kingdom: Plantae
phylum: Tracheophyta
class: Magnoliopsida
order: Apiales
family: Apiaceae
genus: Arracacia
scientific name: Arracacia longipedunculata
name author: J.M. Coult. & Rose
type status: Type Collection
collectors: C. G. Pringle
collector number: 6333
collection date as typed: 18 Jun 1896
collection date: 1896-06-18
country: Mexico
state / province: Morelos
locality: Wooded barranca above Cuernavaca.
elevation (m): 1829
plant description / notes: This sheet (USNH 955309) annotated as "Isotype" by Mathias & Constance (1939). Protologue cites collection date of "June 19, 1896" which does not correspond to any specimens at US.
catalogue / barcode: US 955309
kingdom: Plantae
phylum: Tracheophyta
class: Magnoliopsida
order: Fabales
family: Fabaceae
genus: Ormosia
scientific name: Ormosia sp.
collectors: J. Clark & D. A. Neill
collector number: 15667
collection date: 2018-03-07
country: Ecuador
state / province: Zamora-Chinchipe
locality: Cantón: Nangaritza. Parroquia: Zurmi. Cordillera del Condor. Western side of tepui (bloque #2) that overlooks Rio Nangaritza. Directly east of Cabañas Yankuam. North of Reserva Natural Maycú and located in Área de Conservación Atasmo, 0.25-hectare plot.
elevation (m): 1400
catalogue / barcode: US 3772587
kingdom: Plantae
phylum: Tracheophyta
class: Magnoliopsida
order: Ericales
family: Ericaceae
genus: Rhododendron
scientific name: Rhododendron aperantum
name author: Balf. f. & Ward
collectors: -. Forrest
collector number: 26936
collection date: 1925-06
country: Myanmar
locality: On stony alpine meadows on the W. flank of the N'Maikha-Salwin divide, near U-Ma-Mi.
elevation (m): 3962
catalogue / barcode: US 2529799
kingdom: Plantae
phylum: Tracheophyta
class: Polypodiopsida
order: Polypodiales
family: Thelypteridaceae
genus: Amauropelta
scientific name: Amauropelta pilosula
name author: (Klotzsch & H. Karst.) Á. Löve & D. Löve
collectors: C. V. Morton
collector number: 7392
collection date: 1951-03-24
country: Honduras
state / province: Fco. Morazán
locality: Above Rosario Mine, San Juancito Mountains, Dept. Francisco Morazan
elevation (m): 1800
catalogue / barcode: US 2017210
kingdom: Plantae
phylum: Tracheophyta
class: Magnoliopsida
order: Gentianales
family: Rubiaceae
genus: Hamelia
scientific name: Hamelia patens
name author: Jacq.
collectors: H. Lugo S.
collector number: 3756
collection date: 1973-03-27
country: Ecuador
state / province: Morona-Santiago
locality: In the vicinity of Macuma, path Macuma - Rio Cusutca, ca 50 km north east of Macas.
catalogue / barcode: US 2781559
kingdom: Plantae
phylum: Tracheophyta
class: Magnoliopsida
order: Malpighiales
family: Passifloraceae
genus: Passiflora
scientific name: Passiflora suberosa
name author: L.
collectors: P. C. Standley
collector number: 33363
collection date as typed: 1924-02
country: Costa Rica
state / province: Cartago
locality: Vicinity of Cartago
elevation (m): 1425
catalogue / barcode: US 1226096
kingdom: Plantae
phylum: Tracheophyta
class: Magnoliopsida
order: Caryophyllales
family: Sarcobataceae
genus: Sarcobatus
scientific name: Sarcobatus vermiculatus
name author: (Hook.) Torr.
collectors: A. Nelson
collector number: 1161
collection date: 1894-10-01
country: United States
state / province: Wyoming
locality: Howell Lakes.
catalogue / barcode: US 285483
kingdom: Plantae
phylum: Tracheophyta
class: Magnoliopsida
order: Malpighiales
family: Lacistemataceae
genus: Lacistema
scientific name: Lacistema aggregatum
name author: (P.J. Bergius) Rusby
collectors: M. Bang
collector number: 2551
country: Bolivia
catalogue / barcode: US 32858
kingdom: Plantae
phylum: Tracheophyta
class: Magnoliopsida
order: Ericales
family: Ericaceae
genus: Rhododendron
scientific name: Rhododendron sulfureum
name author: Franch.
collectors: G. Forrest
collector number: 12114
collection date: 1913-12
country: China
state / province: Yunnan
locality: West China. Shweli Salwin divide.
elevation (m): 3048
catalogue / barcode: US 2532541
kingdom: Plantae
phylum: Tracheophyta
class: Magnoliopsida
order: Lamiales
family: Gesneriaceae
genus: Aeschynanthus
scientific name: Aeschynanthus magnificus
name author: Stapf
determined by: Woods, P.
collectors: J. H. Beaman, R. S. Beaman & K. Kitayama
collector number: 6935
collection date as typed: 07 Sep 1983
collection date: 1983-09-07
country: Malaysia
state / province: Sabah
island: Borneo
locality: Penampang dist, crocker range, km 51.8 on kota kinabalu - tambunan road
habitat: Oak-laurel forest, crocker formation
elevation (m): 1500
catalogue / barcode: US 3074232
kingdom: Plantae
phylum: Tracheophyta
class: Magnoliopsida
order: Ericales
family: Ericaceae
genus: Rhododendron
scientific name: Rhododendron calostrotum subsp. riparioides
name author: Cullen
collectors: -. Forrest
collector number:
----------
Cosa si richiede:
Per favore, riscrivi le righe di tutti i record sotto forma di elenco numerato, omettendo quelle vuote.

Risultato finale:
1. kingdom: Plantae
2. phylum: Tracheophyta
3. class: Magnoliopsida
4. order: Apiales
5. family: Apiaceae
6. genus: Arracacia
7. scientific name: Arracacia longipedunculata
8. name author: J.M. Coult. & Rose
9. type status: Type Collection
10. collectors: C. G. Pringle
11. collector number: 6333
12. collection date as typed: 18 Jun 1896
13. collection date: 1896-06-18
14. country: Mexico
15. state / province: Morelos
16. locality: Wooded barranca above Cuernavaca.
17. elevation (m): 1829
18. plant description / notes: This sheet (USNH 955309) annotated as "Isotype" by Mathias & Constance (1939). Protologue cites collection date of "June 19, 1896" which does not correspond to any specimens at US.
19. catalogue / barcode: US 955309
20. kingdom: Plantae
21. phylum: Tracheophyta
22. class: Magnoliopsida
23. order: Fabales
24. family: Fabaceae
25. genus: Ormosia
26. scientific name: Ormosia sp.
27. collectors: J. Clark & D. A. Neill
28. collector number: 15667
29. collection date: 2018-03-07
30. country: Ecuador
31. state / province: Zamora-Chinchipe
32. locality: Cantón: Nangaritza. Parroquia: Zurmi. Cordillera del Condor. Western side of tepui (bloque #2) that overlooks Rio Nangaritza. Directly east of Cabañas Yankuam. North of Reserva Natural Maycú and located in Área de Conservación Atasmo, 0.25-hectare plot.
33. elevation (m): 1400
34. catalogue / barcode: US 3772587
35. kingdom: Plantae
36. phylum: Tracheophyta
37. class: Magnoliopsida
38. order: Ericales
39. family: Ericaceae
40. genus: Rhododendron
41. scientific name: Rhododendron aperantum
42. name author: Balf. f. & Ward
43. collectors: -. Forrest
44. collector number: 26936
45. collection date: 1925-06
46. country: Myanmar
47. locality: On stony alpine meadows on the W. flank of the N'Maikha-Salwin divide, near U-Ma-Mi.
48. elevation (m): 3962
49. catalogue / barcode: US 2529799
50. kingdom: Plantae
51. phylum: Tracheophyta
52. class: Polypodiopsida
53. order: Polypodiales
54. family: Thelypteridaceae
55. genus: Amauropelta
56. scientific name: Amauropelta pilosula
57. name author: (Klotzsch & H. Karst.) Á. Löve & D. Löve
58. collectors: C. V. Morton
59. collector number: 7392
60. collection date: 1951-03-24
61. country: Honduras
62. state / province: Fco. Morazán
63. locality: Above Rosario Mine, San Juancito Mountains, Dept. Francisco Morazan
64. elevation (m): 1800
65. catalogue / barcode: US 2017210
66. kingdom: Plantae
67. phylum: Tracheophyta
68. class: Magnoliopsida
69. order: Gentianales
70. family: Rubiaceae
71. genus: Hamelia
72. scientific name: Hamelia patens
73. name author: Jacq.
74. collectors: H. Lugo S.
75. collector number: 3756
76. collection date: 1973-03-27
77. country: Ecuador
78. state / province: Morona-Santiago
79. locality: In the vicinity of Macuma, path Macuma - Rio Cusutca, ca 50 km north east of Macas.
80. catalogue / barcode: US 2781559
81. kingdom: Plantae
82. phylum: Tracheophyta
83. class: Magnoliopsida
84. order: Malpighiales
85. family: Passifloraceae
86. genus: Passiflora
87. scientific name: Passiflora suberosa
88. name author: L.
89. collectors: P. C. Standley
90. collector number: 33363
91. collection date as typed: 1924-02
92. country: Costa Rica
93. state / province: Cartago
94. locality: Vicinity of Cartago
95. elevation (m): 1425
96. catalogue / barcode: US 1226096
97. kingdom: Plantae
98. phylum: Tracheophyta
99. class: Magnoliopsida
100. order: Caryophyllales
101. family: Sarcobataceae
102. genus: Sarcobatus
103. scientific name: Sarcobatus vermiculatus
104. name author: (Hook.) Torr.
105. collectors: A. Nelson
106. collector number: 1161
107. collection date: 1894-10-01
108. country: United States
109. state / province: Wyoming
110. locality: Howell Lakes.
111. catalogue / barcode: US 285483
112. kingdom: Plantae
113. phylum: Tracheophyta
114. class: Magnoliopsida
115. order: Malpighiales
116. family: Lacistemataceae
117. genus: Lacistema
118. scientific name: Lacistema aggregatum
119. name author: (P.J. Bergius) Rusby
120. collectors: M. Bang
121. collector number: 2551
122. country: Bolivia
123. catalogue / barcode: US 32858
124. kingdom: Plantae
125. phylum: Tracheophyta
126. class: Magnoliopsida
127. order: Ericales
128. family: Ericaceae
129. genus: Rhododendron
130. scientific name: Rhododendron sulfureum
131. name author: Franch.
132. collectors: G. Forrest
133. collector number: 12114
134. collection date: 1913-12
135. country: China
136. state / province: Yunnan
137. locality: West China. Shweli Salwin divide.
138. elevation (m): 3048
139. catalogue / barcode: US 2532541
140. kingdom: Plantae
141. phylum: Tracheophyta
142. class: Magnoliopsida
143. order: Lamiales
144. family: Gesneriaceae
145. genus: Aeschynanthus
146. scientific name: Aeschynanthus magnificus
147. name author: Stapf
148. determined by: Woods, P.
149. collectors: J. H. Beaman, R. S. Beaman & K. Kitayama
150. collector number: 6935
151. collection date as typed: 07 Sep 1983
152. collection date: 1983-09-07
153. country: Malaysia
154. state / province: Sabah
155. island: Borneo
156. locality: Penampang dist, crocker range, km 51.8 on kota kinabalu - tambunan road
157. habitat: Oak-laurel forest, crocker formation
158. elevation (m): 1500
159. catalogue / barcode: US 3074232
160. kingdom: Plantae
161. phylum: Tracheophyta
162. class: Magnoliopsida
163. order: Ericales
164. family: Ericaceae
165. genus: Rhododendron
166. scientific name: Rhododendron calostrotum subsp. riparioides
167. name author: Cullen
168. collectors: -. Forrest
169. collector number:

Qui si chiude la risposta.